JAKARTA – Para pekerja PT. Sri Rejeki Isman Tbk alias Sritex dipastikan akan datang mendapat pesangon kemudian tunjangan hari raya ( THR ) tahun ini, sekalipun status karyawan sudah ada mengalami pemutusan hubungan kerja ( PHK ) sejak 26 Februari 2025 lalu.
Menteri Ketenagakerjaan (Menaker) Yassierli mengatakan, pasukan kurator yang tersebut ditunjuk Pengadilan Negeri (PN) Semarang berikrar untuk mencairkan pesangon kemudian THR para pekerja Sritex. Keseriusan itu disampaikan kurator pada rapat koordinasi bersatu Menteri Koordinator Sektor Perekonomian Airlangga Hartarto beberapa hari lalu.
“Dalam rapat koordinasi yang tersebut dilaksanakan Menko beberapa hari yang lalu, kurator berjanji untuk membayarkan THR juga pesangon,” ujar Yassierli pada waktu konferensi pers di dalam gedung Kementerian Ketenagakerjaan, Ibukota Indonesia Selatan, Rabu (5/3/2025).
Soal waktu pencairan THR juga pesangon, Yassierli belum dapat merinci lebih besar jauh, akibatnya pada waktu ini koordinasi antara Kementerian Ketenagakerjaan (Kemnaker) kemudian kurator masih berjalan.
Di sisi lain, Kemnaker juga menggerakkan pencairan jaminan hari tua (JHT) serta jaminan kehilangan pekerjaan (JKP). Perlindungan hak buruh diatur pada Peraturan eksekutif (PP) Nomor 6 Tahun 2025.

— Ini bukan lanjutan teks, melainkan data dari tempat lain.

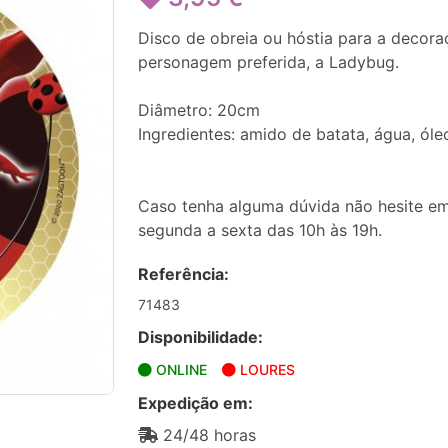
Disco de obreia ou hóstia para a decora
personagem preferida, a Ladybug.
Diâmetro: 20cm
Ingredientes: amido de batata, água, óle
Caso tenha alguma dúvida não hesite em
segunda a sexta das 10h às 19h.
Referência:
71483
Disponibilidade:
ONLINE
LOURES
Expedição em:
24/48 horas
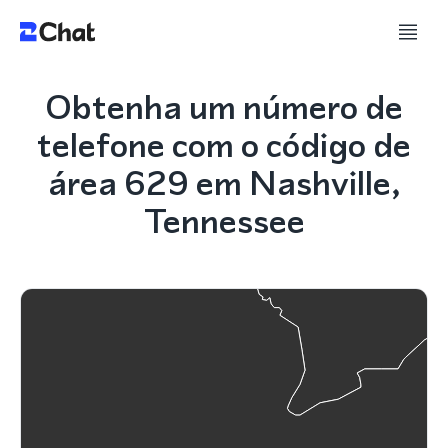
Obtenha um número de
telefone com o código de
área 629 em Nashville,
Tennessee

Salah satu poin yang dimaksud ditegaskan pada beleid yang disebutkan adalah pekerja yang dimaksud terkena PHK dapat menerima uang tunai sebesar 60% dari upah selama 6 bulan. “Tapi sekali lagi kalau kami kita akan mengawal yang dimaksud sudah ada ada di area depan mata kita adalah JHT juga JKP,” paparnya.
“Kita akan fokus ketika ini mengawal untuk pencairan JHT juga JKP. Dan kami rasa ini dibutuhkan oleh para pekerja yang tersebut baru PHK. Dan Alhamdulillah kita telah punya PP nomor 6 tahun 2025 terkait tentang terkait dengan JHT,” lanjut Menaker.